Photo courtesy of the CDC
Recent progress in halting the spread of malaria has hinged, in part, on the use of insecticide-treated bed nets and spraying programs that target Anopheles gambiae mosquitoes.
Unfortunately, the mosquitoes are developing resistance to insecticides such as pyrethroid.
Wondering if they could defeat the mosquitoes by developing a new insecticide,a group of researchers set out to make blood meals toxic for Anopheles gambiae.
The team described their method in The Journal of Experimental Biology.
The researchers decided to target the mosquito glutamate gated chloride channel (AgGluCl), which is an essential component of the insect’s nervous system.
They generated antibodies that specifically targeted a portion of the protein exposed on the surface of nerves, a strategy they acknowledged was somewhat risky.
“Antibodies against a single mosquito antigen have never been shown to have mosquitocidal properties before, and the majority of previous research had focused on midgut antigens, while we were targeting a neuronal antigen expressed only in tissues found outside of the midgut,” said study author Jacob Meyers, a graduate student at Colorado State University in Fort Collins.
After injecting rabbits with a tiny portion of the surface of the AgGluCl protein channel, the researchers waited for the rabbits’ immune systems to begin producing antibodies tailored to the channel.
Then, the team collected the antibodies, mixed them with fresh blood, and fed the mixture to malaria-carrying mosquitoes (Anopheles gambiae), yellow fever-carrying mosquitoes (Aedes aegypti), and mosquitoes that carry the West Nile virus (Culex tarsalis).

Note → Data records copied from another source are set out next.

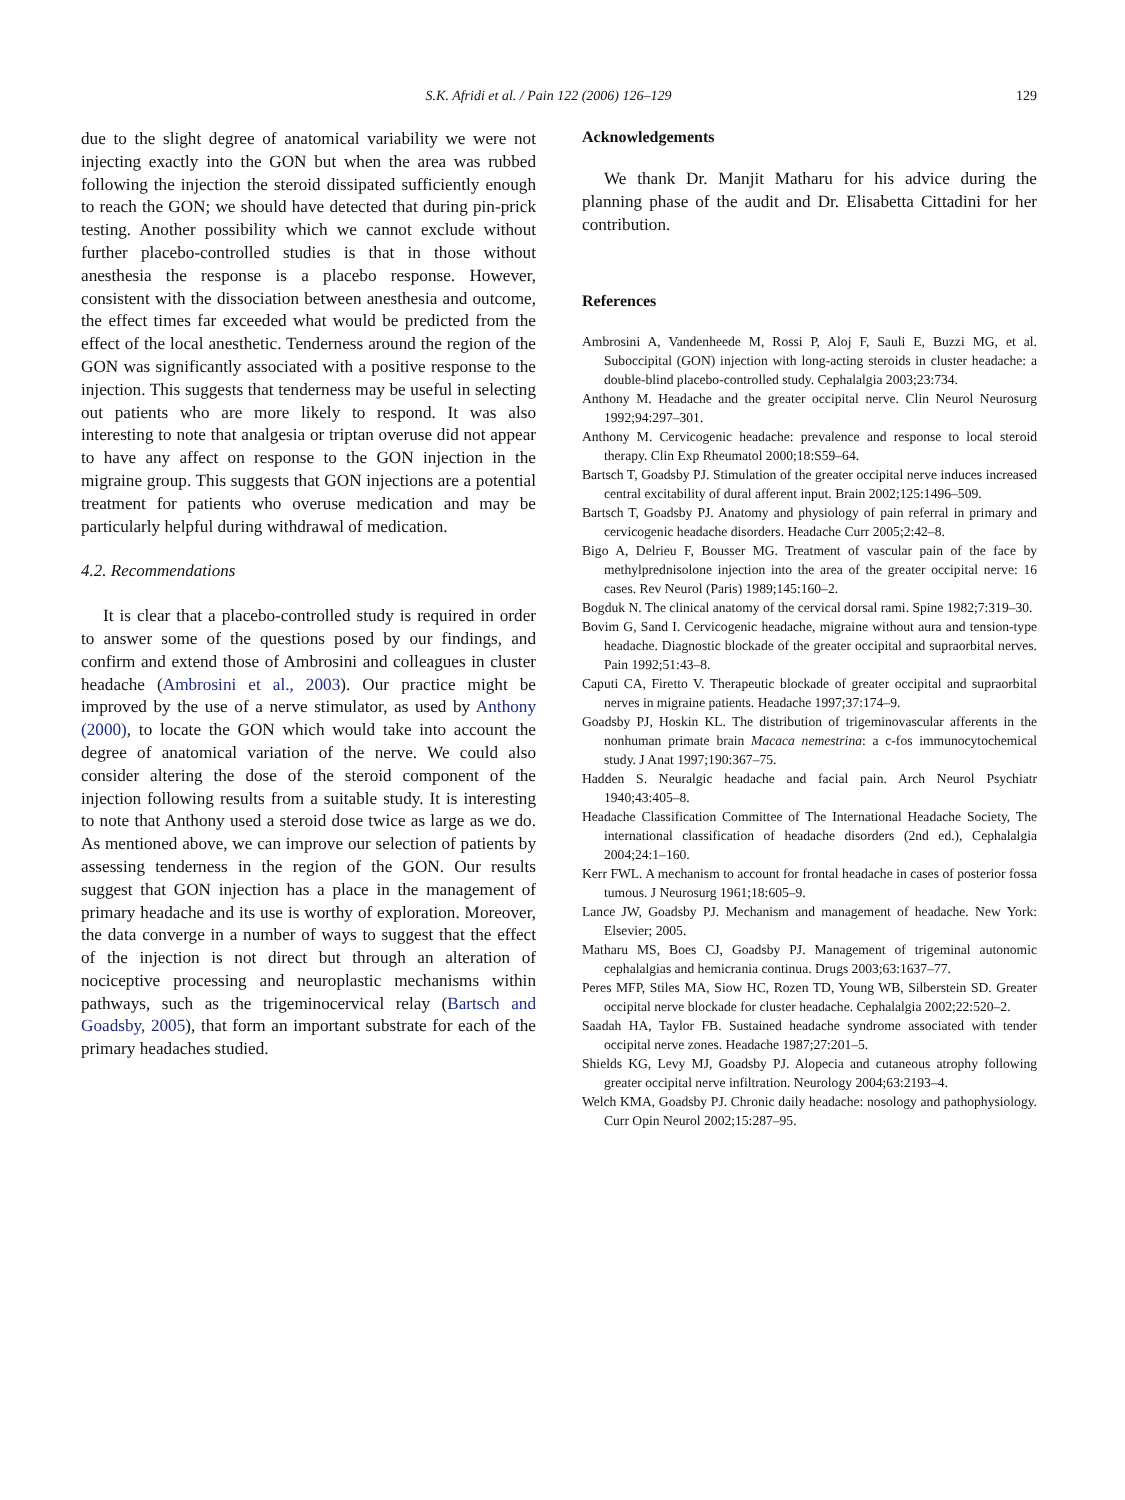S.K. Afridi et al. / Pain 122 (2006) 126–129 129
due to the slight degree of anatomical variability we were not injecting exactly into the GON but when the area was rubbed following the injection the steroid dissipated sufficiently enough to reach the GON; we should have detected that during pin-prick testing. Another possibility which we cannot exclude without further placebo-controlled studies is that in those without anesthesia the response is a placebo response. However, consistent with the dissociation between anesthesia and outcome, the effect times far exceeded what would be predicted from the effect of the local anesthetic. Tenderness around the region of the GON was significantly associated with a positive response to the injection. This suggests that tenderness may be useful in selecting out patients who are more likely to respond. It was also interesting to note that analgesia or triptan overuse did not appear to have any affect on response to the GON injection in the migraine group. This suggests that GON injections are a potential treatment for patients who overuse medication and may be particularly helpful during withdrawal of medication.
4.2. Recommendations
It is clear that a placebo-controlled study is required in order to answer some of the questions posed by our findings, and confirm and extend those of Ambrosini and colleagues in cluster headache (Ambrosini et al., 2003). Our practice might be improved by the use of a nerve stimulator, as used by Anthony (2000), to locate the GON which would take into account the degree of anatomical variation of the nerve. We could also consider altering the dose of the steroid component of the injection following results from a suitable study. It is interesting to note that Anthony used a steroid dose twice as large as we do. As mentioned above, we can improve our selection of patients by assessing tenderness in the region of the GON. Our results suggest that GON injection has a place in the management of primary headache and its use is worthy of exploration. Moreover, the data converge in a number of ways to suggest that the effect of the injection is not direct but through an alteration of nociceptive processing and neuroplastic mechanisms within pathways, such as the trigeminocervical relay (Bartsch and Goadsby, 2005), that form an important substrate for each of the primary headaches studied.
Acknowledgements
We thank Dr. Manjit Matharu for his advice during the planning phase of the audit and Dr. Elisabetta Cittadini for her contribution.
References
Ambrosini A, Vandenheede M, Rossi P, Aloj F, Sauli E, Buzzi MG, et al. Suboccipital (GON) injection with long-acting steroids in cluster headache: a double-blind placebo-controlled study. Cephalalgia 2003;23:734.
Anthony M. Headache and the greater occipital nerve. Clin Neurol Neurosurg 1992;94:297–301.
Anthony M. Cervicogenic headache: prevalence and response to local steroid therapy. Clin Exp Rheumatol 2000;18:S59–64.
Bartsch T, Goadsby PJ. Stimulation of the greater occipital nerve induces increased central excitability of dural afferent input. Brain 2002;125:1496–509.
Bartsch T, Goadsby PJ. Anatomy and physiology of pain referral in primary and cervicogenic headache disorders. Headache Curr 2005;2:42–8.
Bigo A, Delrieu F, Bousser MG. Treatment of vascular pain of the face by methylprednisolone injection into the area of the greater occipital nerve: 16 cases. Rev Neurol (Paris) 1989;145:160–2.
Bogduk N. The clinical anatomy of the cervical dorsal rami. Spine 1982;7:319–30.
Bovim G, Sand I. Cervicogenic headache, migraine without aura and tension-type headache. Diagnostic blockade of the greater occipital and supraorbital nerves. Pain 1992;51:43–8.
Caputi CA, Firetto V. Therapeutic blockade of greater occipital and supraorbital nerves in migraine patients. Headache 1997;37:174–9.
Goadsby PJ, Hoskin KL. The distribution of trigeminovascular afferents in the nonhuman primate brain Macaca nemestrina: a c-fos immunocytochemical study. J Anat 1997;190:367–75.
Hadden S. Neuralgic headache and facial pain. Arch Neurol Psychiatr 1940;43:405–8.
Headache Classification Committee of The International Headache Society, The international classification of headache disorders (2nd ed.), Cephalalgia 2004;24:1–160.
Kerr FWL. A mechanism to account for frontal headache in cases of posterior fossa tumous. J Neurosurg 1961;18:605–9.
Lance JW, Goadsby PJ. Mechanism and management of headache. New York: Elsevier; 2005.
Matharu MS, Boes CJ, Goadsby PJ. Management of trigeminal autonomic cephalalgias and hemicrania continua. Drugs 2003;63:1637–77.
Peres MFP, Stiles MA, Siow HC, Rozen TD, Young WB, Silberstein SD. Greater occipital nerve blockade for cluster headache. Cephalalgia 2002;22:520–2.
Saadah HA, Taylor FB. Sustained headache syndrome associated with tender occipital nerve zones. Headache 1987;27:201–5.
Shields KG, Levy MJ, Goadsby PJ. Alopecia and cutaneous atrophy following greater occipital nerve infiltration. Neurology 2004;63:2193–4.
Welch KMA, Goadsby PJ. Chronic daily headache: nosology and pathophysiology. Curr Opin Neurol 2002;15:287–95.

Neither the yellow fever nor West Nile virus mosquitoes responded to the spiked blood. However, significant numbers of Anopheles gambiae mosquitoes died after consuming the blood/antibody cocktail. The highest antibody doses killed more than 90% of the insects within a day.
The researchers looked into why the yellow fever and West Nile virus mosquitoes had been immune to the antibodies and found the antibodies could not pass across the mosquitoes’ guts into the hemolymph. But the antibodies passed into the hemolymph of Anopheles gambiae mosquitoes with ease.
Intrigued by the antibodies’ mode of action, the researchers fed the insects a blood meal laced with the antibodies and a lethal dose of ivermectin, an insecticide that also targets the AgGluCl protein channel.
Then, the team monitored the mosquitoes’ survival to find out more about how the antibodies may destroy the insects. Mosquitoes that received ivermectin with the antibodies were more likely to survive than insects that received ivermectin alone.
“We believe that ivermectin is able to bind to AgGluCl,” Meyers said, “but the antibody keeps the channel from opening and becoming active.”
Having shown that antibodies targeted to the glutamate gated chloride channel in blood meals can be effective insecticides, the researchers are interested to find out if antibody-laced blood meals are equally deadly outside the lab.
First, though, the team plans to immunize cattle against the AgGluCl antigen and feed Anopheles gambiae on the immunized cattle in the lab. If the strategy proves successful, Meyers envisages a large-scale cattle immunization program as part of a combined attack on the malaria parasite.